• _SUPPLIED RECORDS_:
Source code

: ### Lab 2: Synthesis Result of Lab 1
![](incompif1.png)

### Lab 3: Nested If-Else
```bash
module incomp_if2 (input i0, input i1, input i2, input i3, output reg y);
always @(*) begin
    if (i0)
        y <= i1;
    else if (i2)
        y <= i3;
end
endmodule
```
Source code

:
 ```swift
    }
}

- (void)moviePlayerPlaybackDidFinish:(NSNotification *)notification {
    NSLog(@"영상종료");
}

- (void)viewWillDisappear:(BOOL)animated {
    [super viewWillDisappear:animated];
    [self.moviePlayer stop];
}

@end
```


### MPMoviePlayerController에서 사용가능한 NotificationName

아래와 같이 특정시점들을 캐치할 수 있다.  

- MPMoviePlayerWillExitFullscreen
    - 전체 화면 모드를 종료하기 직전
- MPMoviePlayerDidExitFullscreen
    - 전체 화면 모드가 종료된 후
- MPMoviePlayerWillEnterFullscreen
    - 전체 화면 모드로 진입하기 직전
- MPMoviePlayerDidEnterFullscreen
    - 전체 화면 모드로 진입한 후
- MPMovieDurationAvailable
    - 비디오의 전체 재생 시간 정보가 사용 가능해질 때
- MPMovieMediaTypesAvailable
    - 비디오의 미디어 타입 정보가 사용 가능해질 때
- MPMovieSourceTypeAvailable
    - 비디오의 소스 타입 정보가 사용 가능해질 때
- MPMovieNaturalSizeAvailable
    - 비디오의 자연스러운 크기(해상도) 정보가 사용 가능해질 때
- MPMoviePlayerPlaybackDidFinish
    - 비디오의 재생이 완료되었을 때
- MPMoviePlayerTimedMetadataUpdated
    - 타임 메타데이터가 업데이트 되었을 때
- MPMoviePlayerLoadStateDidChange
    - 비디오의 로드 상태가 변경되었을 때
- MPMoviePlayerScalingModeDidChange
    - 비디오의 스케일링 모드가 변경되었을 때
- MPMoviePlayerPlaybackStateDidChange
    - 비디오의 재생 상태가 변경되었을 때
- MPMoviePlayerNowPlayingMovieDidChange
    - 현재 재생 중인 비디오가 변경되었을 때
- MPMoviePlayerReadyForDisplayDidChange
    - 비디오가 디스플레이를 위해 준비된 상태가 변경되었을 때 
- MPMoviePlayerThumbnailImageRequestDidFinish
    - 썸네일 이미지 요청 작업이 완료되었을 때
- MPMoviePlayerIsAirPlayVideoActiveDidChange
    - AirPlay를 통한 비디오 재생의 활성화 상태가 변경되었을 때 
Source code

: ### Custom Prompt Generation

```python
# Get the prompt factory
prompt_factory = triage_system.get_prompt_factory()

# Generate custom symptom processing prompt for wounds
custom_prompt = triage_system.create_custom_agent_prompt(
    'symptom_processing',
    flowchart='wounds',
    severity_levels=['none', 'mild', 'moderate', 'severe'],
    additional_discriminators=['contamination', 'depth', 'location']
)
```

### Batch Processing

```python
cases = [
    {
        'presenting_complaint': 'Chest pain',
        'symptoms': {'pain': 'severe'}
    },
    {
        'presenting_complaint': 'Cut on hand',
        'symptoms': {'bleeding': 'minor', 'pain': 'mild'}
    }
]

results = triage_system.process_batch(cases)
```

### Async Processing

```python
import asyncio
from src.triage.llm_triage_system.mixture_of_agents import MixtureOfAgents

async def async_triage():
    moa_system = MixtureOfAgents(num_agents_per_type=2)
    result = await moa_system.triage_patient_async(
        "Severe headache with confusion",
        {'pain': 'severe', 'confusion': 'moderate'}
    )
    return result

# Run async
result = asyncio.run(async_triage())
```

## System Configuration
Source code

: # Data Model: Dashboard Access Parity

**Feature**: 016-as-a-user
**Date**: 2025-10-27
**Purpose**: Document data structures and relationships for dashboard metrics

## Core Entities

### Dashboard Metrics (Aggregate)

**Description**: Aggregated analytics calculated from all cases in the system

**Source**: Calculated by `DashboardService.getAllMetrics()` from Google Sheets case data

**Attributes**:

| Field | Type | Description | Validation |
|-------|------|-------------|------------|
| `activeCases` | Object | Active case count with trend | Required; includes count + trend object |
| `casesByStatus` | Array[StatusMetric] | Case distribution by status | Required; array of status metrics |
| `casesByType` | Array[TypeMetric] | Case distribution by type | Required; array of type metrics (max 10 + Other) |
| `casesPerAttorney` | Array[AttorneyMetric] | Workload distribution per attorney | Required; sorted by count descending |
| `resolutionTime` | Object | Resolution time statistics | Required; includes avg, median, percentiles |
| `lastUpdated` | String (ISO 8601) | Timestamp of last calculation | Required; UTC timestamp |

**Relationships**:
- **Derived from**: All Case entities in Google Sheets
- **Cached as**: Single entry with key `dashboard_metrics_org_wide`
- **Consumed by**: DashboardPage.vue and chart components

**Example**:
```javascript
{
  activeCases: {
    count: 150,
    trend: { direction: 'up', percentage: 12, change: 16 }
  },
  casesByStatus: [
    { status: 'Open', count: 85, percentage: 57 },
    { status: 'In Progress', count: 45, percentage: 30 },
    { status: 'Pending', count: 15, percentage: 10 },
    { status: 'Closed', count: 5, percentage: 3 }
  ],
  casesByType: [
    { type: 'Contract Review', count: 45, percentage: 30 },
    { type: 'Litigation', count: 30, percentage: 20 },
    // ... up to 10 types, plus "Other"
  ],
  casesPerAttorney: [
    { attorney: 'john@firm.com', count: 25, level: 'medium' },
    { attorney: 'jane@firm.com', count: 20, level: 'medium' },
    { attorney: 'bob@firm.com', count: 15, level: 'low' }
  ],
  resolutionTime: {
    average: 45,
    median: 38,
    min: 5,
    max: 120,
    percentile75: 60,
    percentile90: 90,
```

• _PROBLEM STATEMENT_: Reproduce, line for line, the material, starting at its first line, and end once the line holding "- 전체 화면 모드로 진입하기 직전" has been output.

• _TASK ANSWER_:
Source code

: ### Lab 2: Synthesis Result of Lab 1
![](incompif1.png)

### Lab 3: Nested If-Else
```bash
module incomp_if2 (input i0, input i1, input i2, input i3, output reg y);
always @(*) begin
    if (i0)
        y <= i1;
    else if (i2)
        y <= i3;
end
endmodule
```
Source code

:
 ```swift
    }
}

- (void)moviePlayerPlaybackDidFinish:(NSNotification *)notification {
    NSLog(@"영상종료");
}

- (void)viewWillDisappear:(BOOL)animated {
    [super viewWillDisappear:animated];
    [self.moviePlayer stop];
}

@end
```


### MPMoviePlayerController에서 사용가능한 NotificationName

아래와 같이 특정시점들을 캐치할 수 있다.  

- MPMoviePlayerWillExitFullscreen
    - 전체 화면 모드를 종료하기 직전
- MPMoviePlayerDidExitFullscreen
    - 전체 화면 모드가 종료된 후
- MPMoviePlayerWillEnterFullscreen
    - 전체 화면 모드로 진입하기 직전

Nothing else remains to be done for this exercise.